Eco-tourism defines the purposeful travel to natural areas to understand the culture and history of the environment, ensuring that the integrity of the ecosystem is not altered. It has greatly benefited many nations and people globally. It is estimated that over 600 million people travel internationally each year. Hundreds of millions more journey within their home country, doing so for both work and pleasure. The tourism industry which includes hotels, resorts, airlines, travel agencies, parks and forest reserve services, and other business that cater for the needs of travelers, has become a major employer of labour. Get the facts about  see this.

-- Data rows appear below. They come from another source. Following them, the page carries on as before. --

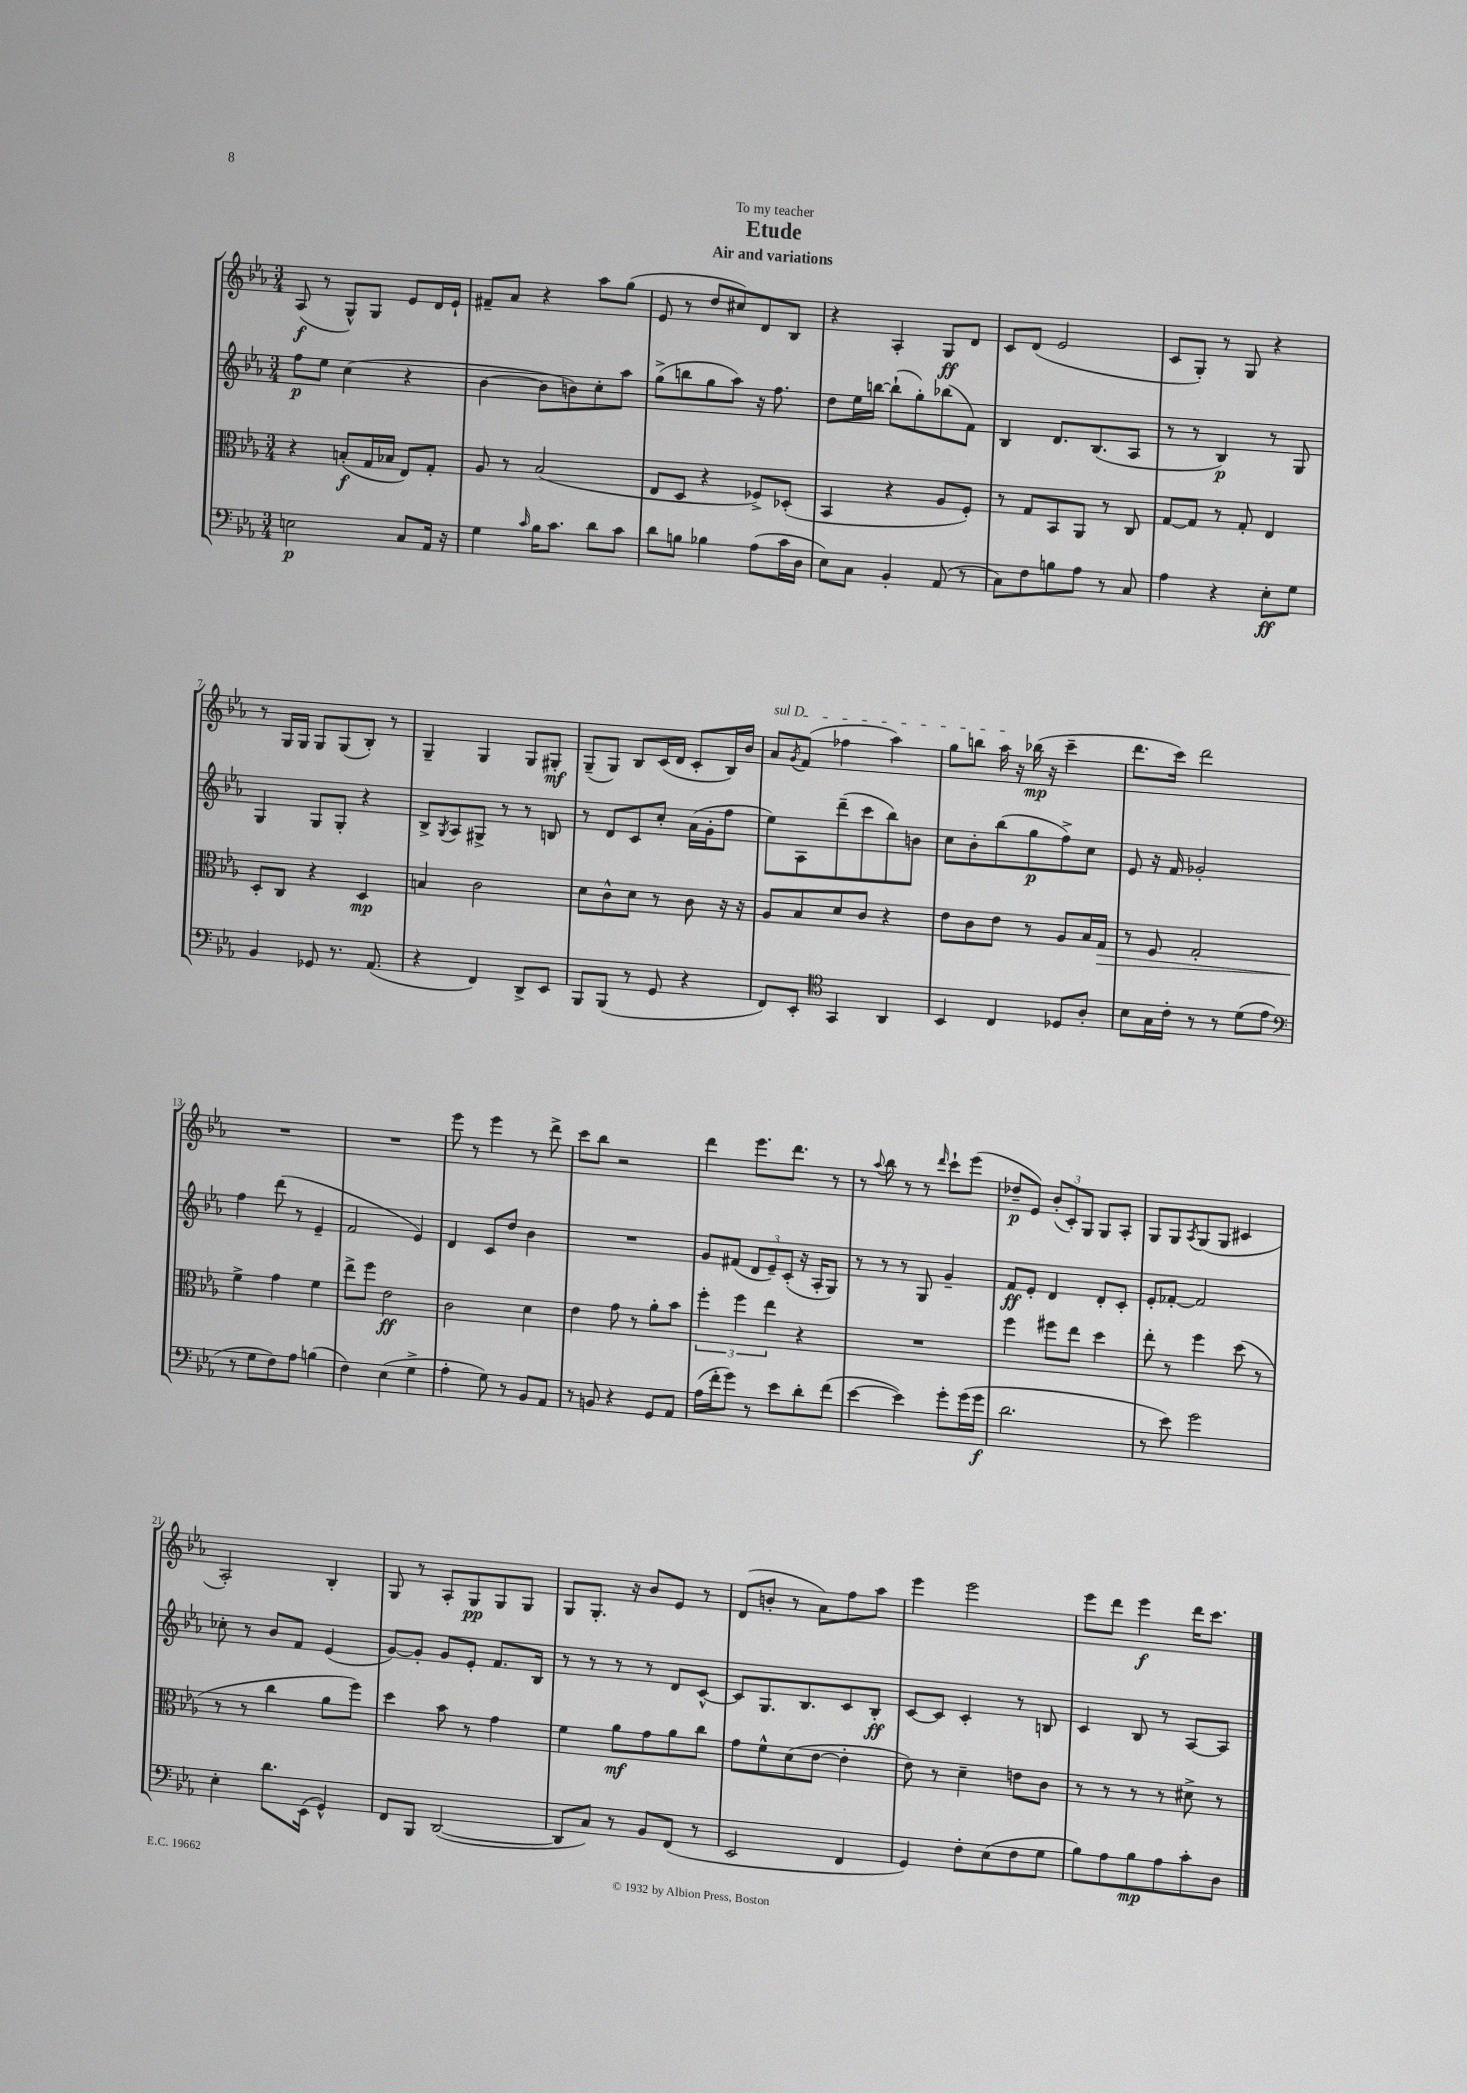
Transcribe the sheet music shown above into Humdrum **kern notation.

**kern	**kern	**kern	**kern
*staff4	*staff3	*staff2	*staff1
*clefF4	*clefC3	*clefG2	*clefG2
*k[b-e-a-]	*k[b-e-a-]	*k[b-e-a-]	*k[b-e-a-]
*M3/4	*M3/4	*M3/4	*M3/4
2E	4r	8ff	(8A-
.	.	8ee-	8r
.	(8B'	(4cc	8G^^)
.	16G	.	8G
.	16B-	.	.
8C	8E-)	4r	8e-
16AA-	8G'	.	16d
16r	.	.	16e-`
=	=	=	=
4G	8A-	[4b-	8f#~
.	8r	.	8a-
16qqc	.	.	.
16B-	(2B-	8b-]	4r
8.c	.	.	.
.	.	8b)	.
8d	.	8cc'	8aa-
8c	.	8aa-	(8gg
=	=	=	=
8d	8E-	(8gg^	8e-
8B	8D	8bb	8r
4B-	4r	8gg	8dd
.	.	8aa-)	8cc#)
(8A-	8F-^)	16r	8d
.	.	8.ff	.
16c	(8D-'	.	8B-
16D	.	.	.
=	=	=	=
8E-)	4BB-	8dd	4r
8C	.	16ee-	.
.	.	[16bb	.
4BB-'	4r	(8bb`]	4A-'
.	.	8gg')	.
(8AA-	8A-	(8bb-	8G
8r	8F')	8f)	8d
=	=	=	=
8C)	8r	4B-	8c
8F	8G	.	(8d
8B	8BB-	8.d	2e-
8A-	8AA-	.	.
.	.	(8.B-	.
8r	8r	.	.
8C	8C	8A-	.
=	=	=	=
4A-	[8G	8r	8c
.	8G]	8r	8G')
4r	8r	4B-)	8r
.	8G'	.	8G
8E-'	4E-	8r	4r
8G	.	8G	.
=	=	=	=
4BB-	8D'	4G	8r
.	8C	.	16G
.	.	.	16G
8GG-	4r	8G	8G
8.r	.	8G'	(8G
.	4D	4r	8B-')
(8.AA-	.	.	.
.	.	.	8r
=	=	=	=
4r	4B	8B-^	4G~
.	.	8qG	.
.	.	8A-	.
4FF)	2c	8G#^	4G
.	.	8r	.
8DD^	.	8r	8G
8EE-	.	8B	8G#'
=	=	=	=
8BBB-	8d	8r	(8G~
(8BBB-	8c^^	8d	8G)
8r	8d	8c	8B-
8GG	8r	8cc'	(16c
.	.	.	16d
4r	8c	(16a-	8c'
.	.	16g'	.
.	16r	8ff	16B-)
.	16r	.	16b-
=	=	=	=
8FF)	8A-	8ee-)	8a-
.	.	.	8qg
8EE-'	8B-	8A-	(8f
*clefC4	*	*	*
4GG	8d	(8ddd~	4ff-
.	8c	8ccc	.
4AA-	4r	8bb-)	4aa-)
.	.	8b	.
=	=	=	=
4BB-	8e-	8cc	8gg
.	8c	8b-'	8bb
4C	8e-	(8bb-	16aa-
.	.	.	16r
.	8r	8gg	(16bb-
.	.	.	16r
8D-	8A-	8ff^)	4ccc~
8A-'	16B-	8cc	.
.	16G	.	.
=	=	=	=
8B-	8r	8e-	8.ddd
16G	8F	16r	.
16c'	.	16f	16ccc)
8r	2G'	2g-'	2ddd
8r	.	.	.
(8d	.	.	.
8e-	.	.	.
=	=	=	=
*clefF4	*	*	*
8r	4f^	4ff	2.r
8G	.	.	.
8F)	4g	(8ddd	.
8A-	.	8r	.
(4B	4f	4e-~	.
=	=	=	=
4F)	8ee-^	2f	2.r
.	8ff	.	.
(4E-	2e-	.	.
4G^	.	4e-)	.
=	=	=	=
4A-'	2c	4d	8eee-
.	.	.	8r
8G)	.	8c	4eee-
8r	.	8dd	.
8BB-	4d	4b-	8r
8AA-	.	.	8ddd^
=	=	=	=
8r	4e-	2.r	8ccc
8BB	.	.	8bb-
4r	8g	.	2r
.	8r	.	.
8GG	8a-'	.	.
8AA-	8b-	.	.
=	=	=	=
(16A-	6ff'	8g	4ddd
16f'	.	.	.
8g)	.	(8f#	.
.	6ff	.	.
8r	.	12d	8.eee-
.	6ee-	12e-~)	.
8e-	.	.	.
.	.	(12c'	.
.	.	.	8.ddd
8d'	4r	16r	.
.	.	16A-'	.
(8f	.	8G)	8r
=	=	=	=
[4e-	2.r	8r	8r
.	.	.	8qqaa-
.	.	8r	8bb-
4e-])	.	8r	8r
.	.	8G	8r
.	.	.	16qqddd
8g'	.	4g~	8ccc`
(16g	.	.	(8eee-
16g	.	.	.
=	=	=	=
2.d	4ff	8f	8dd-~
.	.	8e-'	8e-)
.	8ff#	4d	(12b-'
.	.	.	12c')
.	8ee-	.	.
.	.	.	12G
.	4dd	8d'	8G
.	.	8c'	8A-'
=	=	=	=
8r	8ee-'	8e-'	8G
8e-)	8r	[8f-'	8G
.	.	.	8qA-
2g	4ff	2f-]	(8G
.	.	.	8G
.	(8dd	.	4c#
.	8r	.	.
=	=	=	=
4E-'	8r	8cc-'	2A-')
.	8r	8r	.
8.d	4cc	8b-	.
.	.	8f	.
(16EE-	.	.	.
4GG^^)	8a-	(4e-	4B-'
.	8ff)	.	.
=	=	=	=
8FF	4dd	[8g)	8G
8BBB-	.	8g']	8r
([2DD	8b-	8g	8A-'
.	8r	8e-'	8G
.	4g	8.f	8G
.	.	.	8G
.	.	16B-	.
=	=	=	=
8DD]	4f	8r	8G
8C)	.	8r	8.G'
8r	8a-	8r	.
.	.	.	16r
8BB-	8g	8r	8b-
(8FF	8a-	8d	8e-
8r	8cc	[8c^^	8r
=	=	=	=
2EE-	8g	8c]	(8d
.	8f^^	8.G	8b'
.	(8d	.	8r
.	.	8.B-	.
.	[8e-	.	8a-)
4FF	4e-']	8c	8ff
.	.	8B-'	8aa-
=	=	=	=
4GG)	8e-)	[8c	4eee-
.	8r	8c]	.
8F'	4d~	4c'	2eee-
(8E-	.	.	.
8F	8e	8r	.
8G	8c	8B	.
=	=	=	=
8B-)	8r	4c	8eee-
8A-	8r	.	8ddd
8B-	8r	8B-	4eee-
8A-	8r	8r	.
8c'	8d#^	[8A-	16ddd
.	.	.	8.ccc
8D	8r	8A-]	.
==	==	==	==
*-	*-	*-	*-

Today, tourism is important to the economy of over 125 countries. Globally, tourism generates about four trillion dollars every year. A big one you would agree with me. It is therefore a strong factor in global financial issues. Since it involves the movement of people, eco-tourism is also a strong social and cultural integration. It fosters better understanding between people of different tribes and ethnic groups. This makes eco-tourism a potential tool for world peace if well harnessed. It can raise environmental cultural and social awareness.

In many countries, this sector has developed over the years into the largest foreign exchange earner. Countries such as Kenya and Tanzania make great fortunes from eco-tourism. In Kenya, a lion is worth about $7,000 per year in income from tourist and a herd of elephant is valued at over $610,000. Hawaii’s coral reefs generate about $300million each year from nature-based tourism.

Another benefit is the fact that has greatly increased environmental awareness and therefore has contributed to nature conservation. In order to sustain the financial and other benefits of eco-tourism, governments implement conservation programs and policies to protect the plants and animals. This has greatly reduced human threats to the continuous existence of many flora and fauna species.